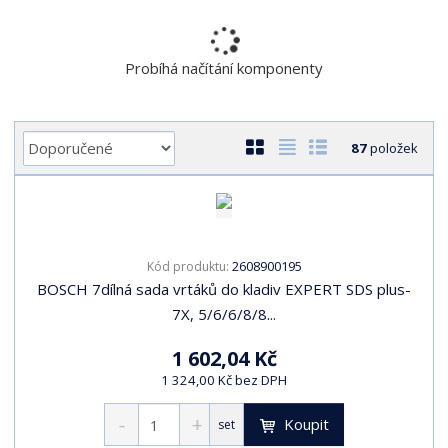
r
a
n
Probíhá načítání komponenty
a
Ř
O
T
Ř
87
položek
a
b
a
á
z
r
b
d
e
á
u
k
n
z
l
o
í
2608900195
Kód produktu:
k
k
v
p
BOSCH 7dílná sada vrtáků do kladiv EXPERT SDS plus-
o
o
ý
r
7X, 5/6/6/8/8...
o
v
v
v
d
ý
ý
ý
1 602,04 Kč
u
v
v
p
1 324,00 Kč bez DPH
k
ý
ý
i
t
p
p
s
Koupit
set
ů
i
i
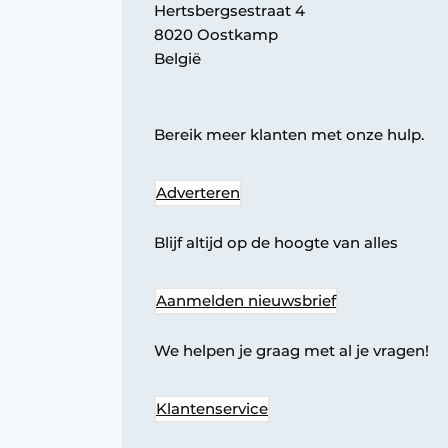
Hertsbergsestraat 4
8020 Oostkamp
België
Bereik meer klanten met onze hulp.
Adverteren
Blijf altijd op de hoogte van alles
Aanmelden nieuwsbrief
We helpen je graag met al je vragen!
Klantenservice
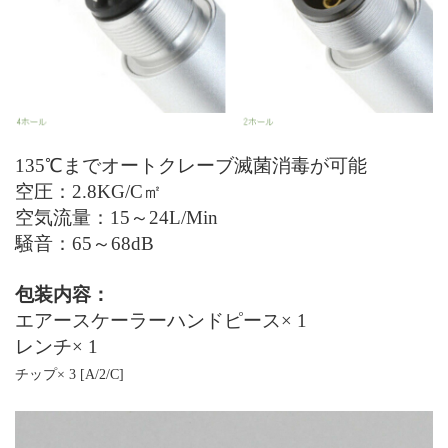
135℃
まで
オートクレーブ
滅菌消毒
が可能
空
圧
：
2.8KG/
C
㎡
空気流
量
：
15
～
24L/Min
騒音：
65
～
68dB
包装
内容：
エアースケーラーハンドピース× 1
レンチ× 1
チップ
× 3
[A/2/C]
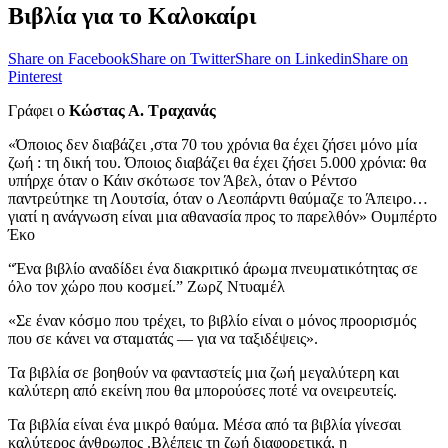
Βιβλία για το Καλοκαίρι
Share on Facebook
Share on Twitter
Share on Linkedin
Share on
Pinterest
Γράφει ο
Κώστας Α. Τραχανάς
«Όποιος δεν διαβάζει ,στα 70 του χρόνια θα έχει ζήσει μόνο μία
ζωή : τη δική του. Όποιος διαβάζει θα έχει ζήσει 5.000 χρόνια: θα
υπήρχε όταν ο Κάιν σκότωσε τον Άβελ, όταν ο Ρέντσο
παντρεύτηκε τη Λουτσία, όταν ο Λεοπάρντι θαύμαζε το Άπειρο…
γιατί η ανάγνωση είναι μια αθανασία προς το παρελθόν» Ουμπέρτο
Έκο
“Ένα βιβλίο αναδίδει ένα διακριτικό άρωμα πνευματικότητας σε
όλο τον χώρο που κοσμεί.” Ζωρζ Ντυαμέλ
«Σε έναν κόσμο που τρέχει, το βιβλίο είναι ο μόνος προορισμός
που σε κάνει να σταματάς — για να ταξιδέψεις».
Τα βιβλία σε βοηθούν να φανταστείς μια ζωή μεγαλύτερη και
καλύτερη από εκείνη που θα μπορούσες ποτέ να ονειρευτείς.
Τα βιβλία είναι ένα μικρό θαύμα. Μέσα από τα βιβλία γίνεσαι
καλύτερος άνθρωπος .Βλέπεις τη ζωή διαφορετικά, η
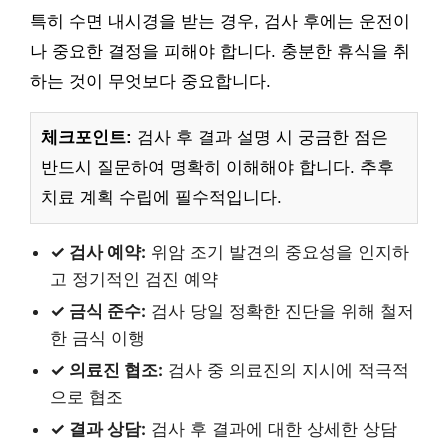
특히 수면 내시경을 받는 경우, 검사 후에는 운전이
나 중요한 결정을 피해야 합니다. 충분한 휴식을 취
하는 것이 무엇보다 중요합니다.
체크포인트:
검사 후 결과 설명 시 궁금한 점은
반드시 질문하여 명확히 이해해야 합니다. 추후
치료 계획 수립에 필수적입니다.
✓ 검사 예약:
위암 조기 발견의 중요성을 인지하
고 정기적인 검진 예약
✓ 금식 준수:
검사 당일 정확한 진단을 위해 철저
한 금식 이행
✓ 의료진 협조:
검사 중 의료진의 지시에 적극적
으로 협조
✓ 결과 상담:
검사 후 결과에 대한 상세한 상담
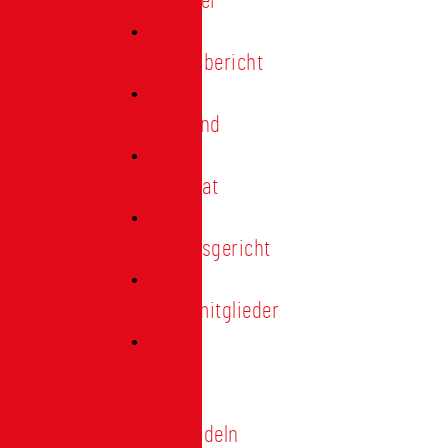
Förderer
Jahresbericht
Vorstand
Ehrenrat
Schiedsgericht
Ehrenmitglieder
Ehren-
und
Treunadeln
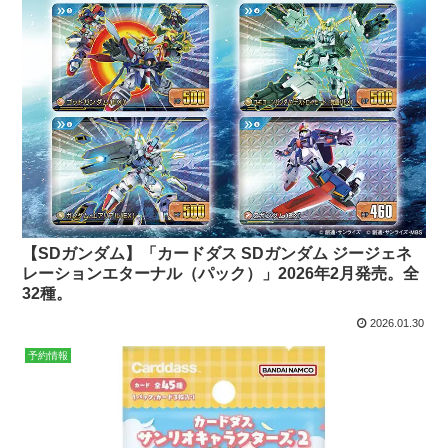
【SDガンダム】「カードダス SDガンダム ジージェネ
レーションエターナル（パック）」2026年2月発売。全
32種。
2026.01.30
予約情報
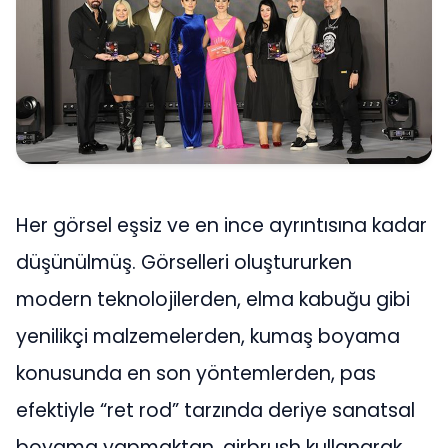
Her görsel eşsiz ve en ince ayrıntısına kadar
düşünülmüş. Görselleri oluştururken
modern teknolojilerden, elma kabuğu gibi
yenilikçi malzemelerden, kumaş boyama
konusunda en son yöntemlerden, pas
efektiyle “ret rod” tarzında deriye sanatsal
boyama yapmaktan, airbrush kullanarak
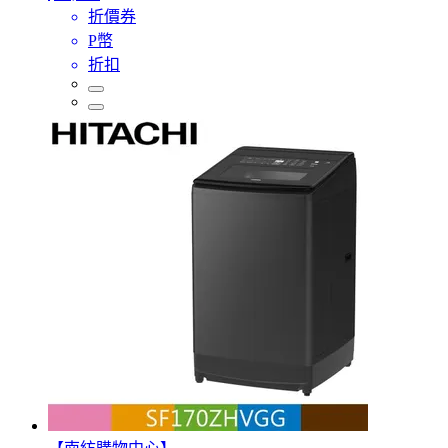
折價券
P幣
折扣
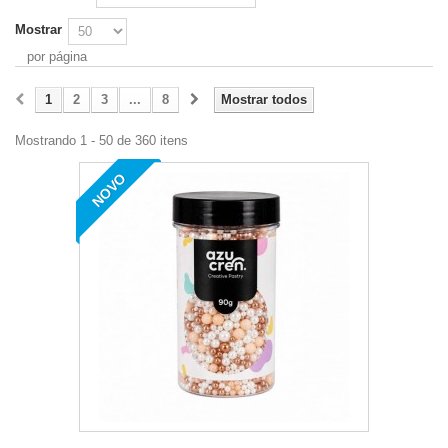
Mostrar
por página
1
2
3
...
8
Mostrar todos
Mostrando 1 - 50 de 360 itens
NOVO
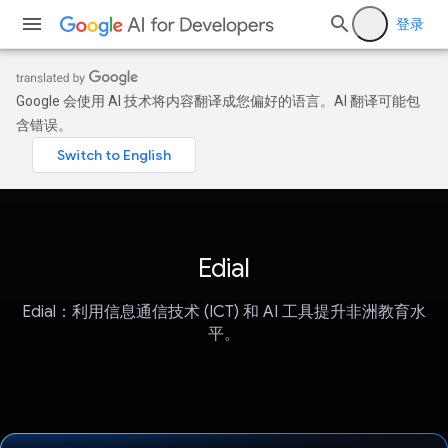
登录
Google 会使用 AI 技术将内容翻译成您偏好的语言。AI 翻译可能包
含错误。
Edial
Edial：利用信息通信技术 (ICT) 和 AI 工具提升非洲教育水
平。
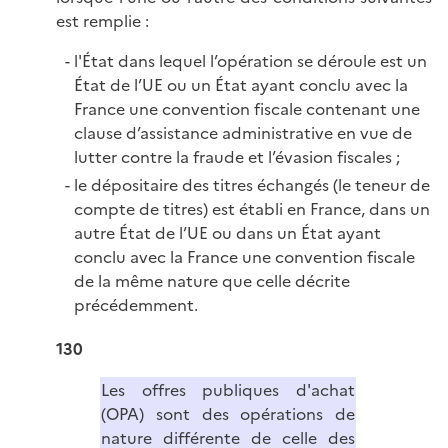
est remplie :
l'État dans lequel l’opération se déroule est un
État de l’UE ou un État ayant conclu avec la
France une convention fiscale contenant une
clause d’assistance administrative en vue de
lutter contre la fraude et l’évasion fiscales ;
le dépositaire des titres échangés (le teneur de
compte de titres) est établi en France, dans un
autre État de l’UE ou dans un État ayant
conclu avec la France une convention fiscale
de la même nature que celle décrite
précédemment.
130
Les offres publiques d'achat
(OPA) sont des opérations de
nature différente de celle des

◆ ◆ ◆

#### Brief:
Could you please return each line of the material exactly, dropping the pictures?

#### Response:
r
a
n
Probíhá načítání komponenty
a
Ř
O
T
Ř
87
položek
a
b
a
á
z
r
b
d
e
á
u
k
n
z
l
o
í
2608900195
Kód produktu:
k
k
v
p
BOSCH 7dílná sada vrtáků do kladiv EXPERT SDS plus-
o
o
ý
r
7X, 5/6/6/8/8...
o
v
v
v
d
ý
ý
ý
1 602,04 Kč
u
v
v
p
1 324,00 Kč bez DPH
k
ý
ý
i
t
p
p
s
Koupit
set
ů
i
i
Hertsbergsestraat 4
8020 Oostkamp
België
Bereik meer klanten met onze hulp.
Adverteren
Blijf altijd op de hoogte van alles
Aanmelden nieuwsbrief
We helpen je graag met al je vragen!
Klantenservice
135℃
まで
オートクレーブ
滅菌消毒
が可能
空
圧
：
2.8KG/
C
㎡
空気流
量
：
15
～
24L/Min
騒音：
65
～
68dB
包装
内容：
エアースケーラーハンドピース× 1
レンチ× 1
チップ
× 3
[A/2/C]
Βιβλία για το Καλοκαίρι
Share on Facebook
Share on Twitter
Share on Linkedin
Share on
Pinterest
Γράφει ο
Κώστας Α. Τραχανάς
«Όποιος δεν διαβάζει ,στα 70 του χρόνια θα έχει ζήσει μόνο μία
ζωή : τη δική του. Όποιος διαβάζει θα έχει ζήσει 5.000 χρόνια: θα
υπήρχε όταν ο Κάιν σκότωσε τον Άβελ, όταν ο Ρέντσο
παντρεύτηκε τη Λουτσία, όταν ο Λεοπάρντι θαύμαζε το Άπειρο…
γιατί η ανάγνωση είναι μια αθανασία προς το παρελθόν» Ουμπέρτο
Έκο
“Ένα βιβλίο αναδίδει ένα διακριτικό άρωμα πνευματικότητας σε
όλο τον χώρο που κοσμεί.” Ζωρζ Ντυαμέλ
«Σε έναν κόσμο που τρέχει, το βιβλίο είναι ο μόνος προορισμός
που σε κάνει να σταματάς — για να ταξιδέψεις».
Τα βιβλία σε βοηθούν να φανταστείς μια ζωή μεγαλύτερη και
καλύτερη από εκείνη που θα μπορούσες ποτέ να ονειρευτείς.
Τα βιβλία είναι ένα μικρό θαύμα. Μέσα από τα βιβλία γίνεσαι
καλύτερος άνθρωπος .Βλέπεις τη ζωή διαφορετικά, η
특히 수면 내시경을 받는 경우, 검사 후에는 운전이
나 중요한 결정을 피해야 합니다. 충분한 휴식을 취
하는 것이 무엇보다 중요합니다.
체크포인트:
검사 후 결과 설명 시 궁금한 점은
반드시 질문하여 명확히 이해해야 합니다. 추후
치료 계획 수립에 필수적입니다.
✓ 검사 예약:
위암 조기 발견의 중요성을 인지하
고 정기적인 검진 예약
✓ 금식 준수:
검사 당일 정확한 진단을 위해 철저
한 금식 이행
✓ 의료진 협조:
검사 중 의료진의 지시에 적극적
으로 협조
✓ 결과 상담:
검사 후 결과에 대한 상세한 상담
Förderer
Jahresbericht
Vorstand
Ehrenrat
Schiedsgericht
Ehrenmitglieder
Ehren-
und
Treunadeln
【SDガンダム】「カードダス SDガンダム ジージェネ
レーションエターナル（パック）」2026年2月発売。全
32種。
2026.01.30
予約情報
Her görsel eşsiz ve en ince ayrıntısına kadar
düşünülmüş. Görselleri oluştururken
modern teknolojilerden, elma kabuğu gibi
yenilikçi malzemelerden, kumaş boyama
konusunda en son yöntemlerden, pas
efektiyle “ret rod” tarzında deriye sanatsal
boyama yapmaktan, airbrush kullanarak
折價券
P幣
折扣
Mostrar
por página
1
2
3
...
8
Mostrar todos
Mostrando 1 - 50 de 360 itens
NOVO
登录
Google 会使用 AI 技术将内容翻译成您偏好的语言。AI 翻译可能包
含错误。
Edial
Edial：利用信息通信技术 (ICT) 和 AI 工具提升非洲教育水
平。
est remplie :
l'État dans lequel l’opération se déroule est un
État de l’UE ou un État ayant conclu avec la
France une convention fiscale contenant une
clause d’assistance administrative en vue de
lutter contre la fraude et l’évasion fiscales ;
le dépositaire des titres échangés (le teneur de
compte de titres) est établi en France, dans un
autre État de l’UE ou dans un État ayant
conclu avec la France une convention fiscale
de la même nature que celle décrite
précédemment.
130
Les offres publiques d'achat
(OPA) sont des opérations de
nature différente de celle des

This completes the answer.